Suppose I have the following Bayesian Network:
It's given by the following relations: $$\begin{aligned}X_1&\sim \mathcal N(\mu, 1/\sigma^2)\\ \forall k, 2\leq k\leq n: X_k|X_{k-1}&\sim \mathcal N(x_{k-1}, 1/\lambda^2)\\ \forall i, 1\leq i\leq n: Z_i|X_i&\sim\mathcal N(x_{i}, \text I_i/\delta^2) \end{aligned}$$
It is possible to find the expected value of $\boldsymbol X|\boldsymbol Z$ by minimising the following error function:
$$\sum_{i=1}^n\text I_i(x_i-z_i)^2 + \frac{\delta^2}{\lambda^2}\sum_{i=2}^n(x_i-x_{i-1})^2 + \frac{\delta^2}{\sigma^2}(x_1-\mu)^2$$
(You can find the proof here.)
The solutions will necessarily follow these equalities:
$$\begin{aligned} \hat x_1 &= \frac{\frac{\delta^2}{\lambda^2}\hat x_2 + \text I_1z_1 + \frac{\delta^2}{\sigma^2}\mu}{\frac{\delta^2}{\lambda^2} + \text I_1 + \frac{\delta^2}{\sigma^2}} \\ \hat x_n &= \frac{\text I_nz_n + \frac{\delta^2}{\sigma^2}x_{n-1}}{\text I_n + \frac{\delta^2}{\sigma^2}} \\ \forall i \in \{2, 3, ..., n-1\}: \hat x_i &= \frac{\frac{\delta^2}{\lambda^2}(\hat x_{i + 1} + \hat x_{i - 1}) + \text I_iz_i}{2\frac{\delta^2}{\lambda^2} + \text I_i } \end{aligned}$$
It's possible to find $\hat x_n$ by replacing $\hat x_1$ in $\hat x_2$ (and then $\hat x_2$ will only depend on $\hat x_3$), then replacing $\hat x_2$ in $\hat x_3$, and so on, until we reach $\hat x_n$, at which point it's numbers all the way down and we have an actual value.

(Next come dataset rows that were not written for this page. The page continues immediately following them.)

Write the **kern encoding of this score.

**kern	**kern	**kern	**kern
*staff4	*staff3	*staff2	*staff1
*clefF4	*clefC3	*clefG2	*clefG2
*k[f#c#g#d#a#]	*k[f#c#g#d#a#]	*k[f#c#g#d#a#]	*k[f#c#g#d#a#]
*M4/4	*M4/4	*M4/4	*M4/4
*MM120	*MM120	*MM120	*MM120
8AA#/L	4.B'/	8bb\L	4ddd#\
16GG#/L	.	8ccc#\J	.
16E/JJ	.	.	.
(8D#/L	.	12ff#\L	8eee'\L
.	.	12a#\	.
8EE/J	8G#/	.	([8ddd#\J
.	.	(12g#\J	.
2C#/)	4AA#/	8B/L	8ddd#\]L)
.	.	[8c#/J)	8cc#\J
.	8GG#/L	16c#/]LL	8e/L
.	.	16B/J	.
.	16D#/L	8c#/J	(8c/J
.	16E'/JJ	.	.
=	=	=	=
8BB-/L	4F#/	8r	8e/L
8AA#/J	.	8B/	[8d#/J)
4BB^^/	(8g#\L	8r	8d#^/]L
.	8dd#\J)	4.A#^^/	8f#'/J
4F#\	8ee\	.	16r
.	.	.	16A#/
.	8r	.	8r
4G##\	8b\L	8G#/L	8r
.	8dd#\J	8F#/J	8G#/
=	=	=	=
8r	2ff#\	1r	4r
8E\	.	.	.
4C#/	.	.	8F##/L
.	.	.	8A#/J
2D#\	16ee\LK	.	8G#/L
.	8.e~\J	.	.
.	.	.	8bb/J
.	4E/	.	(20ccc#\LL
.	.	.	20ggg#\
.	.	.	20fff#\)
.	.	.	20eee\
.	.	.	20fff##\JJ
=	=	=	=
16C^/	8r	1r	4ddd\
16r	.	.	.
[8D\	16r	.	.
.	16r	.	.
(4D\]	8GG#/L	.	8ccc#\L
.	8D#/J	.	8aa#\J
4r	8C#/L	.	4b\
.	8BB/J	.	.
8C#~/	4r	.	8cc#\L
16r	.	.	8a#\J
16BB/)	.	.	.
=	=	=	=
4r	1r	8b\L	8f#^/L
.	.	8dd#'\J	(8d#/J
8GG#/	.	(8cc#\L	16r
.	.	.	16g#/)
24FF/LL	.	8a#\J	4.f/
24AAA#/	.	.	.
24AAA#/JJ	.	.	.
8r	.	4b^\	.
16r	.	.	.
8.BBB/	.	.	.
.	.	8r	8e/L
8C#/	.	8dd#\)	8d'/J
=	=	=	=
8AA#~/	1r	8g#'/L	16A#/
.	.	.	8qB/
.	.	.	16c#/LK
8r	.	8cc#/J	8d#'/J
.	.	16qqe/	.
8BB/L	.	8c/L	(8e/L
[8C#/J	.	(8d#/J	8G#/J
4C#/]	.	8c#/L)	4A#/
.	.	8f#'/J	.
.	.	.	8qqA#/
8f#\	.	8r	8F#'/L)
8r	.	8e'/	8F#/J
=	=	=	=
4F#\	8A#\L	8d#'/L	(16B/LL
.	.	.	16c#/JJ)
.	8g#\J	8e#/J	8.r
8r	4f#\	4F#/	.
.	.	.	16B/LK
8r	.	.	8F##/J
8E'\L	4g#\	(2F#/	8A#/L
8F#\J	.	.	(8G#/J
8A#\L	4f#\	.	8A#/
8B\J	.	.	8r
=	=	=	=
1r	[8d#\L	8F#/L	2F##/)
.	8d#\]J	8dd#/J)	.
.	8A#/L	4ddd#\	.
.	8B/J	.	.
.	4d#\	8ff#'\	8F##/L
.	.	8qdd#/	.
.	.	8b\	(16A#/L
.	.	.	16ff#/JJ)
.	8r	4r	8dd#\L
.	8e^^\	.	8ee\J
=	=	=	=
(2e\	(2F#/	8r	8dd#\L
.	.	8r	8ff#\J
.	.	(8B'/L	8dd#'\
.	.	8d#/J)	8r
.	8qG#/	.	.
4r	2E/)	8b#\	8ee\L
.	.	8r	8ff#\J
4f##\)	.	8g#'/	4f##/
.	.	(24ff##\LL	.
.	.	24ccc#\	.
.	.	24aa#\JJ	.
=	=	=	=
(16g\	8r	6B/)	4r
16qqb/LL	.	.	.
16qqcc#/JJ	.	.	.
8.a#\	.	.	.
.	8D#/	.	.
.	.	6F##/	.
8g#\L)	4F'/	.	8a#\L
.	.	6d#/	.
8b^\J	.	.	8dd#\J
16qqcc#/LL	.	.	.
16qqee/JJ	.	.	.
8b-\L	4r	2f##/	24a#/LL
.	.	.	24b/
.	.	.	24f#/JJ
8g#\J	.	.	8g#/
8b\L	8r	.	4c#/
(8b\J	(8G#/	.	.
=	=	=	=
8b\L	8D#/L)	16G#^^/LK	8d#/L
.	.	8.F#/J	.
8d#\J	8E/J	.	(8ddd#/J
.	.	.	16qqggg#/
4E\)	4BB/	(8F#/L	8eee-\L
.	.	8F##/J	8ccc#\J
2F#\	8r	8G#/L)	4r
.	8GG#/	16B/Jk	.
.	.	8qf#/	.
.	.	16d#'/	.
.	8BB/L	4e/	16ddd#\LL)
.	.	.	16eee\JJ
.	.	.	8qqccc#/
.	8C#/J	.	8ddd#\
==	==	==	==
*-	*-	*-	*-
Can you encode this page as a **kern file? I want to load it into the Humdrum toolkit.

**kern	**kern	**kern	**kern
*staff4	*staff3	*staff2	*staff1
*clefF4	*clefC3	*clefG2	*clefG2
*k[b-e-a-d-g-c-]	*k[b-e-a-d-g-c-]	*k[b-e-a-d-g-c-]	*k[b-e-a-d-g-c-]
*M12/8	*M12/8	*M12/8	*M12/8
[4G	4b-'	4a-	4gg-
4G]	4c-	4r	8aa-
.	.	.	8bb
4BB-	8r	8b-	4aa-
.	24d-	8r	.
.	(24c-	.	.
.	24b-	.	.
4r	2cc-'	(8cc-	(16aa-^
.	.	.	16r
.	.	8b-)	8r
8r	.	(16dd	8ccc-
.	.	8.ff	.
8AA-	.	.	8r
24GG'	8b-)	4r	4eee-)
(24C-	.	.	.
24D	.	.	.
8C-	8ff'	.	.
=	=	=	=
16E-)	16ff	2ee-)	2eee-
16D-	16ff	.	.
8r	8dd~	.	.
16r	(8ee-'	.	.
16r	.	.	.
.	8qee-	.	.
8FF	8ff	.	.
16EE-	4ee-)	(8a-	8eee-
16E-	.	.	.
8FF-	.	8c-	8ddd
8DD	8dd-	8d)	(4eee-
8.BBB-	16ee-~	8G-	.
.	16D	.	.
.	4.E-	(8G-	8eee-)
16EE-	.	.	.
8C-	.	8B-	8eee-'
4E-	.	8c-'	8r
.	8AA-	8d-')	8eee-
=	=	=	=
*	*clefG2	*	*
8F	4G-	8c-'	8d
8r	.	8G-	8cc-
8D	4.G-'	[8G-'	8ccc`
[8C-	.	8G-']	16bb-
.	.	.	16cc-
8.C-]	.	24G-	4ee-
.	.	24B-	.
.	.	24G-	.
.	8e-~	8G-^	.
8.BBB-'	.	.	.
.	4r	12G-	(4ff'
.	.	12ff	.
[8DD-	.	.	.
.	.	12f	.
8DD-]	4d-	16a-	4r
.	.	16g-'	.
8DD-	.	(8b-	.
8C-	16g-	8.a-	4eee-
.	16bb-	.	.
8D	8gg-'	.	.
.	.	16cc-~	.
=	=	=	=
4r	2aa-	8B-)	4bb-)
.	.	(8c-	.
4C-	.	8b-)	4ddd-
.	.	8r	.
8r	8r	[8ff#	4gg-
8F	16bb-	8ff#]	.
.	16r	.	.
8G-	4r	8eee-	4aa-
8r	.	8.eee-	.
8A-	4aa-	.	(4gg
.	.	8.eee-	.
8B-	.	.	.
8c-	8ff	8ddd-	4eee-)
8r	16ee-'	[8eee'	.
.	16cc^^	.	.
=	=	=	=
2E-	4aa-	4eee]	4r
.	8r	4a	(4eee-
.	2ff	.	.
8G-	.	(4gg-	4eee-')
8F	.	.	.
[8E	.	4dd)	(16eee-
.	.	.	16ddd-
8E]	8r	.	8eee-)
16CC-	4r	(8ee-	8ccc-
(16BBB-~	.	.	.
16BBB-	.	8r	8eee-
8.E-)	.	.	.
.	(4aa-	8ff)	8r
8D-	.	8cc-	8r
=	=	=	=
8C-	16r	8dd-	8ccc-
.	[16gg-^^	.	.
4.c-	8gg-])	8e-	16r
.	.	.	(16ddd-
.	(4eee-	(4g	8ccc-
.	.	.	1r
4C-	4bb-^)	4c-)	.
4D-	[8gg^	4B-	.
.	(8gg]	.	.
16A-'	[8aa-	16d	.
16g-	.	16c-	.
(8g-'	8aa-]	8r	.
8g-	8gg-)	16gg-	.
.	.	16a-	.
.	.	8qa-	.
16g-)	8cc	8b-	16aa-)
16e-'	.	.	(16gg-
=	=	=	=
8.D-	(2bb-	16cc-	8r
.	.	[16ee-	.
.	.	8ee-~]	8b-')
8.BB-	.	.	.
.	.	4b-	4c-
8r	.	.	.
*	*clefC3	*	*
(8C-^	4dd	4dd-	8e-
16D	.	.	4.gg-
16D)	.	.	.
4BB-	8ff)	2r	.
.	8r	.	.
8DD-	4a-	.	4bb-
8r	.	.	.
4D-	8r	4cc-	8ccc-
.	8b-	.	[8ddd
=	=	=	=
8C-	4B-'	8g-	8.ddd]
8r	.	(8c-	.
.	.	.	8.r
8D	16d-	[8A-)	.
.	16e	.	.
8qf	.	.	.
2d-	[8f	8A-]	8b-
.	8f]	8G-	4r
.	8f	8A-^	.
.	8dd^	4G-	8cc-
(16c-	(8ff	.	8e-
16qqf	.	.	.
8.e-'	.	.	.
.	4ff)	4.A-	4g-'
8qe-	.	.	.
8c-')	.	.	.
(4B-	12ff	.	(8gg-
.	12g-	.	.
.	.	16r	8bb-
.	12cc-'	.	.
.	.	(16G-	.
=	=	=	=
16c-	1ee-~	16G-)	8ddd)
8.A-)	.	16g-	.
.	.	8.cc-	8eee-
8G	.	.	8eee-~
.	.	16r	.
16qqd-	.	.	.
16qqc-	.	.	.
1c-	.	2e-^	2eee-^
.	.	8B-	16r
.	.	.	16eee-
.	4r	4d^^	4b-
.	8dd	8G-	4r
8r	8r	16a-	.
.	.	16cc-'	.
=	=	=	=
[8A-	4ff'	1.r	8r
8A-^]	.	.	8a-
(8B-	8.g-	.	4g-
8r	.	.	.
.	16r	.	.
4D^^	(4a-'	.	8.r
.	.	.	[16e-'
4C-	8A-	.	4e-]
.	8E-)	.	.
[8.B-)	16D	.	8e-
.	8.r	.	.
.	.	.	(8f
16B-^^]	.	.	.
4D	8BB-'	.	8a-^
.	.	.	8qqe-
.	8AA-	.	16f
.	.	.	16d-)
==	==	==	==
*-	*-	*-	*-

Is there an easier way to solve this, though? Or an implementation of this algorithm in R or something? I've been trying to think of an R implementation of this that doesn't consist of fully solving the optimisation problem and then taking the last component of the resulting vector, since that takes longer than I'd wish, and given that there's an "analytical" solution to the problem I'd hope to be able to figure out how to implement it.